I can't help but speculate that gender is becoming a more visible, more acceptable place to hang one's identity. Does that make it ripe for codification? Must we all be something-boys and something-girls: party boys, sporty girls, butch ladies and bro-dawgs? The whole thing makes me wish we could all bypass gender in a sense. It's never been the hugest deal with me, and I now embrace a sort of genderqueerishness that I resisted for a while. Identity is not necessarily equal to gender in my head, but maybe that's just me.

Palin rant and Chi-town pictures coming soon. I promise. am housesitting, so it's hard to get my pictures up and running with this damn dial-up.

Friday, September 05, 2008

not sure about this.

I have business cards. Be sure to ask me for one. You'll be guaranteed to scare the crap out of me. Aren't business cards for responsible professionals? I still haven't quite mastered color coordinating my outfits. This is a sign of competence well beyond my comfort zone. It might not be okay to be inept at this job - that's new. Hmm.

Monday, September 01, 2008

Industry! Science! Technology!

Well, I had a constructive weekend. I was honored to be a part of a task force of four handywomen, bent on adding 100 square feet of garden space to an already charming North Portland home. A 6'x10' bed, two 2'x6' beds and a 20"x6' bed now await planting. The woodwork was only half the job, and I wish I could kipe pictures off of a myspace page to show a) how great the beds look and b) just how much dirt we moved up some pretty obnoxious stairs.

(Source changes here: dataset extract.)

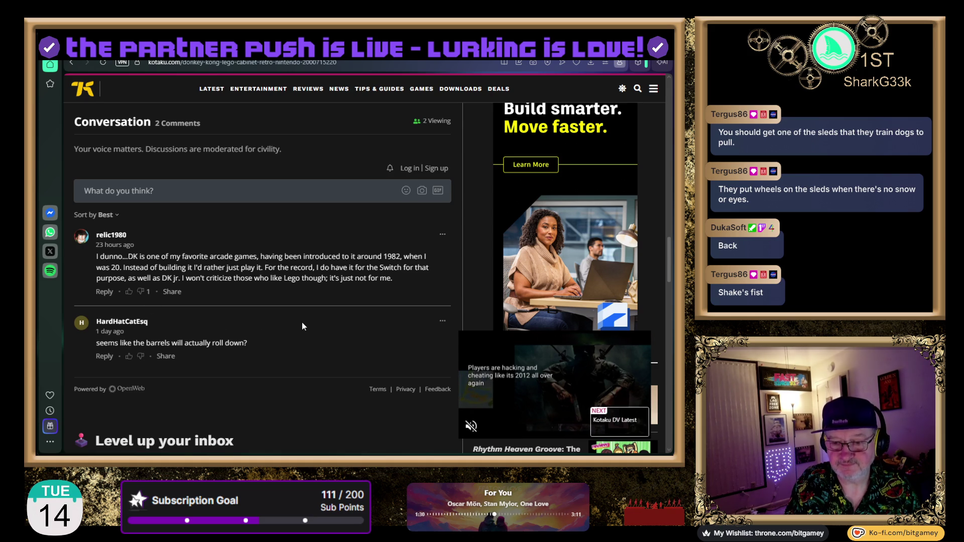
pyautogui.scroll(-1, 302, 326)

For the illustrated part of the show, I do have photographic evidence of the compost boxes that a proud member of the aforementioned team and I put together. They only took about and hour to an hour and a half apiece. Because of technical difficulties (poor planning in the power tool department) this entire compost bin project was done with hand tools. Old school saws. Hammers. Nails. It was intensely rewarding.



Pictures of Chicago forthcoming. Rant about Sarah Palin ongoing.